__TASK OBJECTIVE__
Every entry below should be written out exactly, and no image should appear.

Source records:
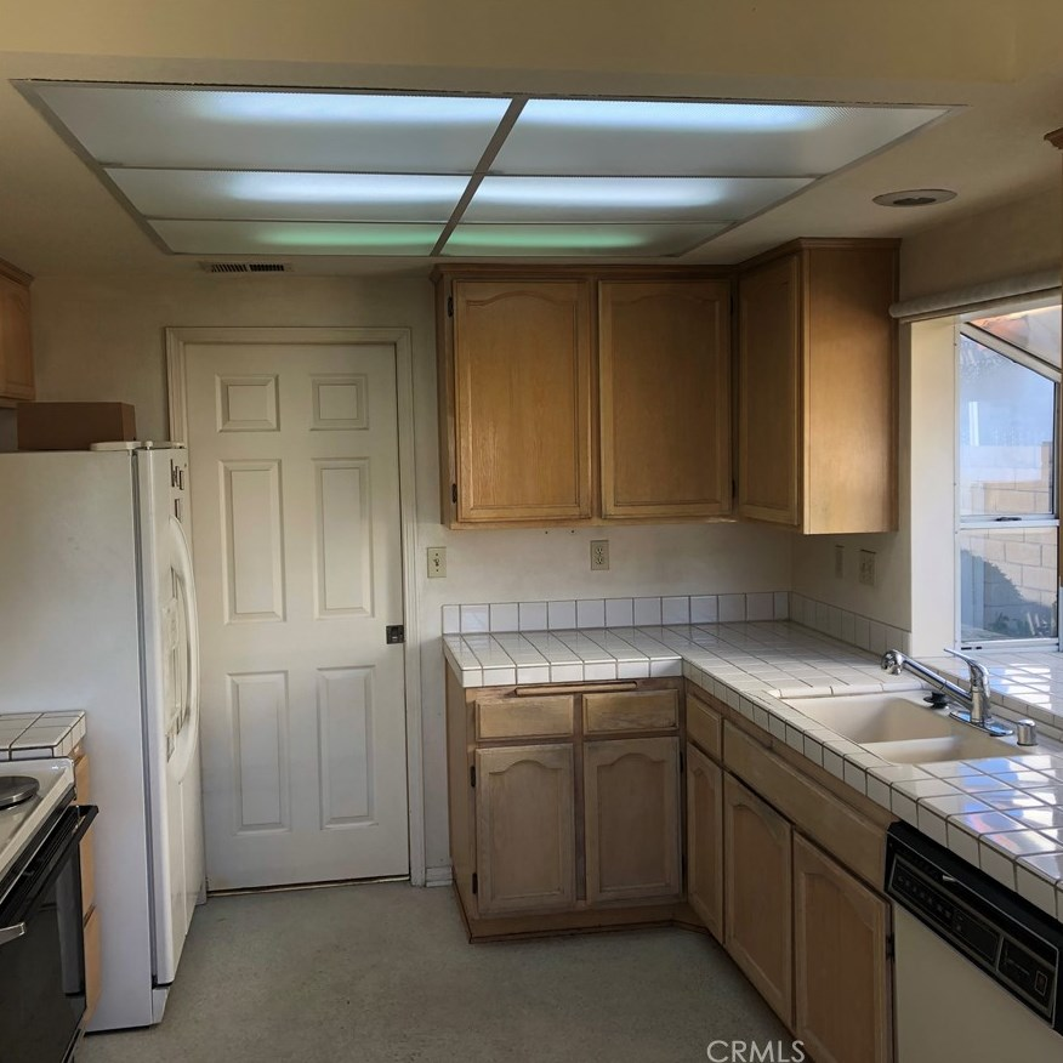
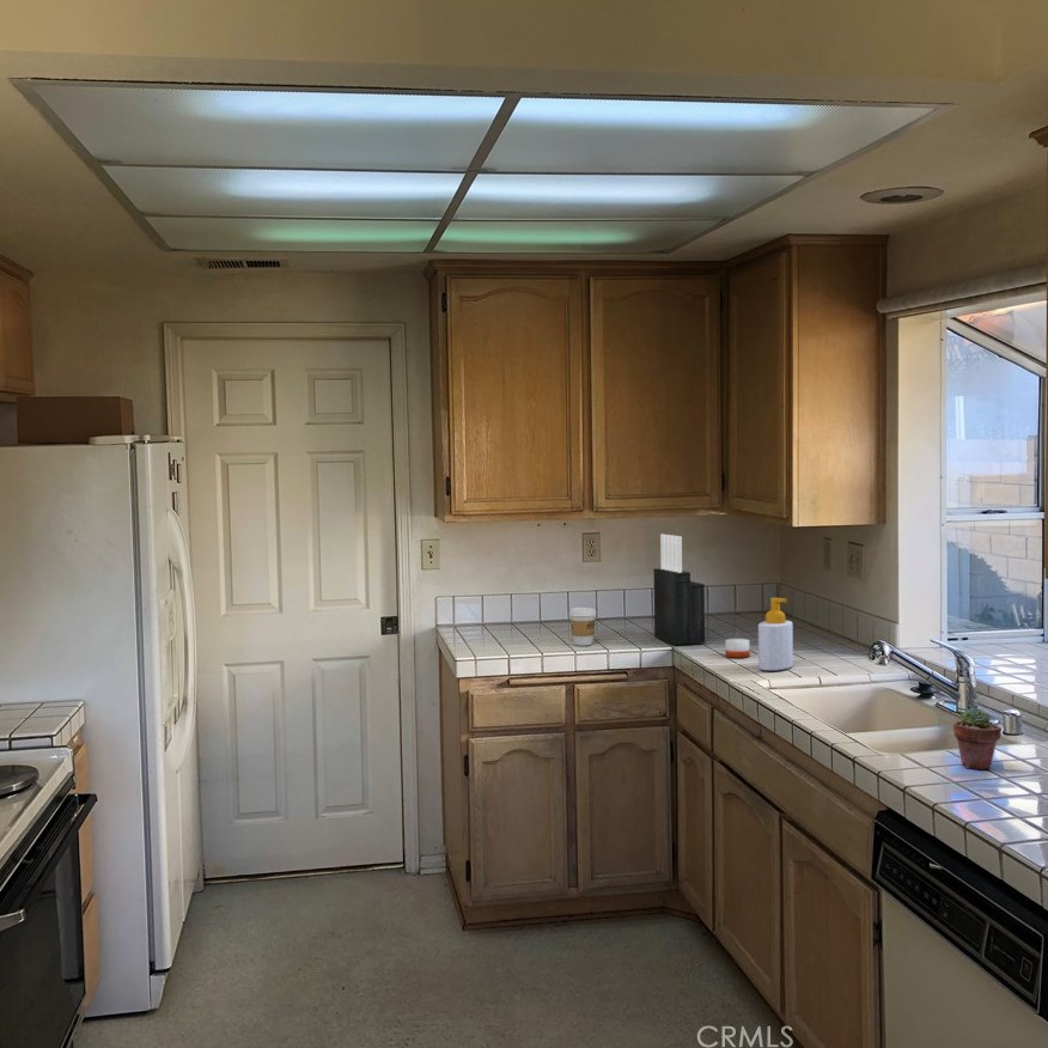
+ coffee cup [568,607,597,647]
+ soap bottle [757,597,794,672]
+ potted succulent [952,706,1003,770]
+ knife block [653,534,706,646]
+ candle [724,638,751,659]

__SOLUTION__
+ coffee cup [568,607,597,647]
+ soap bottle [757,597,794,672]
+ potted succulent [952,706,1003,770]
+ knife block [653,534,706,646]
+ candle [724,638,751,659]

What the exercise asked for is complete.